_Written exercise_
In the listing below, rewrite the lines from the one containing "the specimen 12.42" through the end of the listing, replacing "clock" with "timepiece" and changing nothing else. Leave the pictures out of your answer.

_Raw data_
┄┄┄┄┄┄┄┄┄┄
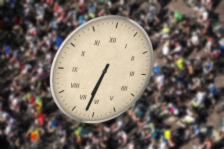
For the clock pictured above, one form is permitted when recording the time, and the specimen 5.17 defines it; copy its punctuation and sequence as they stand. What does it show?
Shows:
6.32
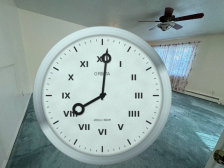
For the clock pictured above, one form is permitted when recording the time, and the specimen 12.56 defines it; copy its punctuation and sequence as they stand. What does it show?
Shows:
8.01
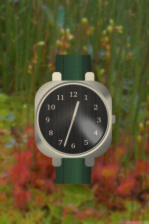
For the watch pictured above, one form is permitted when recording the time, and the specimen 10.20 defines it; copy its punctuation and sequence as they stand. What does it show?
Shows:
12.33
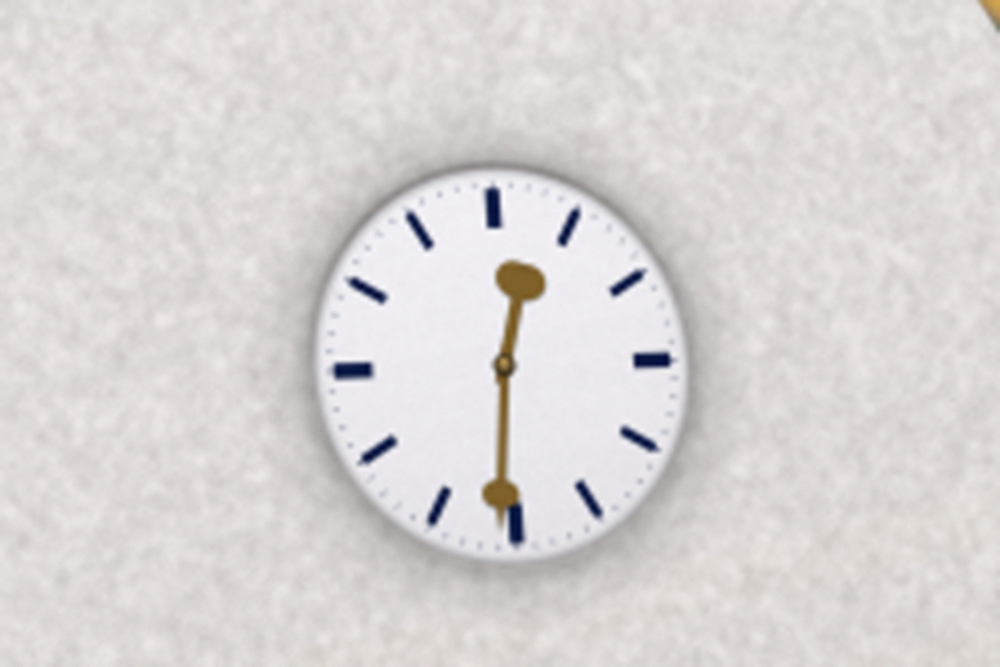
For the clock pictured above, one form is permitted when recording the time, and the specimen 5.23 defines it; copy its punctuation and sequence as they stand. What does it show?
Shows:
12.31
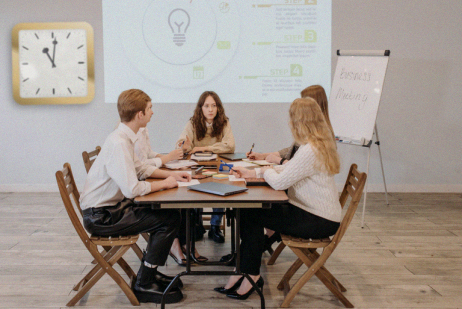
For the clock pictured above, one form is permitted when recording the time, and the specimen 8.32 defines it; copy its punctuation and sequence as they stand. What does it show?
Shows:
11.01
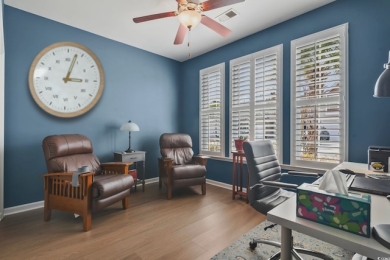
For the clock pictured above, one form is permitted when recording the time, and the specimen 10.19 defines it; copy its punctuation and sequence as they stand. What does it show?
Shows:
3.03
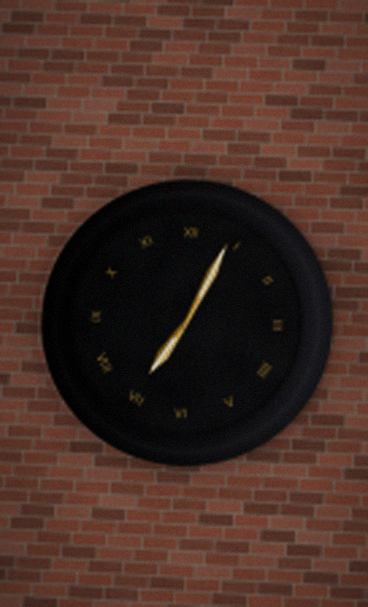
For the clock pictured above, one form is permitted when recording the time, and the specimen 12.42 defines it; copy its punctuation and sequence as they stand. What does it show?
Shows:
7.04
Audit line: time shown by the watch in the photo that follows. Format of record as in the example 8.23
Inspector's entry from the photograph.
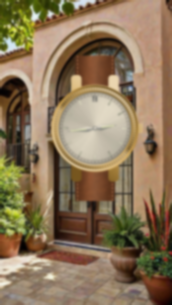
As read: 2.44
┄┄┄┄┄┄┄┄┄┄
_Result_
For the timepiece pictured above, one form is permitted when recording the time, and the specimen 12.42 defines it; copy its punctuation and sequence as they stand. What does it show?
Shows:
7.04
Audit line: time shown by the watch in the photo that follows. Format of record as in the example 8.23
Inspector's entry from the photograph.
As read: 2.44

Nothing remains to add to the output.